The Key To Happy Back Is Healthy Back

Background

The number-one cause of disabling work injuries is overexertion involving outside sources, according to the Bureau of Labor Statistics.

Overexertion includes injury from activities like lifting, pushing, pulling, holding, carrying, and throwing. These injuries cost businesses $14.2 billion each year and account for more than 25 percent of the overall national burden. In addition, these injuries lead to billions of dollars in lost time, medical and insurance costs, and workers’ compensation claims, not to the mention pain and suffering borne by workers.
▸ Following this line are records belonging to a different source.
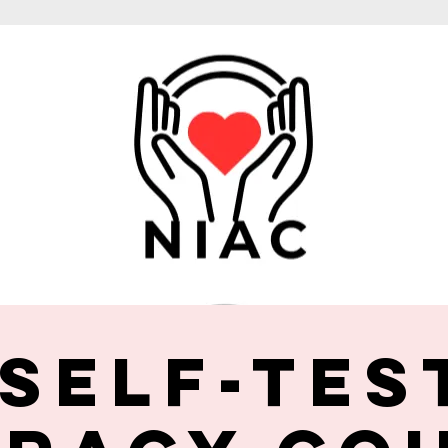
 Self-Tes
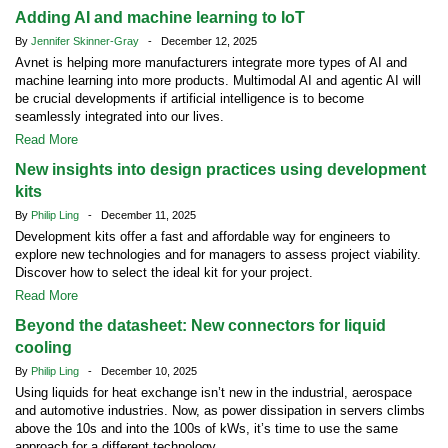
Adding AI and machine learning to IoT
By
Jennifer Skinner-Gray
- December 12, 2025
Avnet is helping more manufacturers integrate more types of AI and
machine learning into more products. Multimodal AI and agentic AI will
be crucial developments if artificial intelligence is to become
seamlessly integrated into our lives.
Read More
New insights into design practices using development
kits
By
Philip Ling
- December 11, 2025
Development kits offer a fast and affordable way for engineers to
explore new technologies and for managers to assess project viability.
Discover how to select the ideal kit for your project.
Read More
Beyond the datasheet: New connectors for liquid
cooling
By
Philip Ling
- December 10, 2025
Using liquids for heat exchange isn’t new in the industrial, aerospace
and automotive industries. Now, as power dissipation in servers climbs
above the 10s and into the 100s of kWs, it’s time to use the same
approach for a different technology.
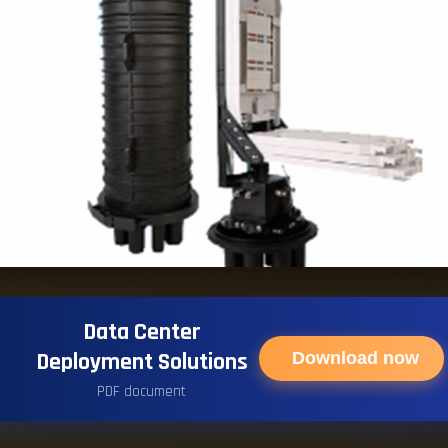
Data Center
Deployment Solutions
Download now
PDF document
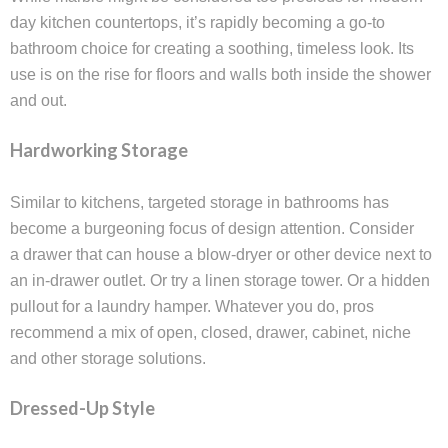
day kitchen countertops, it’s rapidly becoming a go-to
bathroom choice for creating a soothing, timeless look. Its
use is on the rise for floors and walls both inside the shower
and out.
Hardworking Storage
Similar to kitchens, targeted storage in bathrooms has
become a burgeoning focus of design attention. Consider
a drawer that can house a blow-dryer or other device next to
an in-drawer outlet. Or try a linen storage tower. Or a hidden
pullout for a laundry hamper. Whatever you do, pros
recommend a mix of open, closed, drawer, cabinet, niche
and other storage solutions.
Dressed-Up Style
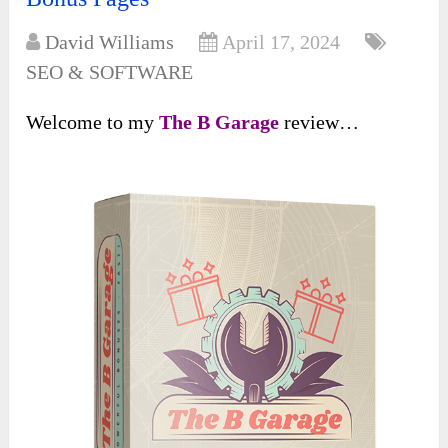
David Williams
April 17, 2024
SEO & SOFTWARE
Welcome to my
The B Garage
review…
Prevention of these injuries has posed a significant workplace safety challenge for many years. Affected industries include transportation, distribution, construction, mining, healthcare, food service, hospitality, grocery, retail, and others.

Four out of five overexertion injuries occur in the lower back, a Bureau of Labor Statistics survey showed. Three out of four such injuries happen while workers are lifting.
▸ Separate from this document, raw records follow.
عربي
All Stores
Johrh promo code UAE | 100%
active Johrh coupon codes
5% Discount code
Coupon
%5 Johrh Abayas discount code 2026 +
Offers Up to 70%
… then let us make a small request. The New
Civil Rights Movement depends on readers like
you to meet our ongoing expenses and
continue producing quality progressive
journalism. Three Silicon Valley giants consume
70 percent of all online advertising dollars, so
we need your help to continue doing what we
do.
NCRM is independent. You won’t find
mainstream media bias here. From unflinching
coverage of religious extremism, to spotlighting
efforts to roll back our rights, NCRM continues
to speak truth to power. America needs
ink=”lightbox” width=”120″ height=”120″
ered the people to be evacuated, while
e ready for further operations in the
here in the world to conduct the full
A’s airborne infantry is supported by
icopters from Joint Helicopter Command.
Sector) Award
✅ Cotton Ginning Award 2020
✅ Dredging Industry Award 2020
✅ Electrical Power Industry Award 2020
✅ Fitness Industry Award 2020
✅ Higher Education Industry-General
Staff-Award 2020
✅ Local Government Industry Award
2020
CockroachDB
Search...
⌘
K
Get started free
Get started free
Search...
Unfortunately, little progress has been made over the years in reducing back injury rates, aside from efforts like worker awareness, training programs, and ergonomic improvements.

Spellbound was approached by a number of grocery and distribution business leaders who were looking for innovative, conceptual solutions to reduce back injuries that could also help maintain and improve workers’ health.

Mission

Develop a simple, yet effective, approach to minimizing back injuries, taking into account the diverse nature of the workplace and the many language barriers that exist among workers and management.

Solution

After gaining an understanding of the market, the initial brainstorming and ideation phase focused on determining what the end user needed and could easily implement. End users worked in different environments ranging from those that offered substantial employee training and ergonomic tools, to those that gave little thought to training and ergonomics.
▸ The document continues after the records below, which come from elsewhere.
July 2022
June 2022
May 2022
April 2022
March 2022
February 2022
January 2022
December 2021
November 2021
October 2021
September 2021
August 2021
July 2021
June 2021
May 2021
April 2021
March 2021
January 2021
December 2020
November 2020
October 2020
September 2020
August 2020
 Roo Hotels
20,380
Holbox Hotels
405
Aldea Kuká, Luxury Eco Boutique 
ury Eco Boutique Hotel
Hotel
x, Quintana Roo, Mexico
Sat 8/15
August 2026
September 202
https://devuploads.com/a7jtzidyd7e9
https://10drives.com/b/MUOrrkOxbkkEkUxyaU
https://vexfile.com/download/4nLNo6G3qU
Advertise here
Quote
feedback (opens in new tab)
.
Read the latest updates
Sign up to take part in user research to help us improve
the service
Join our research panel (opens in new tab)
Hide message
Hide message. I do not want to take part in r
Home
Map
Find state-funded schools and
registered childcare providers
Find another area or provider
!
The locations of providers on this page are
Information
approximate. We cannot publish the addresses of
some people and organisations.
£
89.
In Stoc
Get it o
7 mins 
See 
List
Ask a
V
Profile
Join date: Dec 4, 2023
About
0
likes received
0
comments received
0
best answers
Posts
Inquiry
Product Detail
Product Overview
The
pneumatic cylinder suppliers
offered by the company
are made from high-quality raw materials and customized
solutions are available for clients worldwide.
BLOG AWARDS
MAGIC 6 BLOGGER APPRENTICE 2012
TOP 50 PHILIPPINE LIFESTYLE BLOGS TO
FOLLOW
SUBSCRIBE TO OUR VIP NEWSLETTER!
Feedback and brainstorming sessions provided a huge reservoir of ideas. Some were feasible, others not. Final conceptual product designs and visual identities focused on what end users and their organizations needed and could actually use. The most promising concepts focused on developing a warning device to alert workers whenever they placed their body in a hazardous position — before an injury could potentially occur.

Results

One example of our most promising ideas was lightweight, personal warning device dubbed the “Alert Badger.” Effective and easy to use, the Alert Badger is an actual badge worn during work hours that contains an inclinometer, or “tilt transducer,” to measure an employee’s horizontal angle and vertical posture deviations.

 

The tilt transducer responds to small changes of slope by emitting a signal whenever the tilt range changes too much. If a worker bends over into the lifting “danger zone,” the transducer activates a signal, triggering a tiny audio-alert in the badge that warns the worker to get out of the “danger zone”—in real time. To safely continue lifting, the worker adjusts to a healthier posture in a less dangerous zone.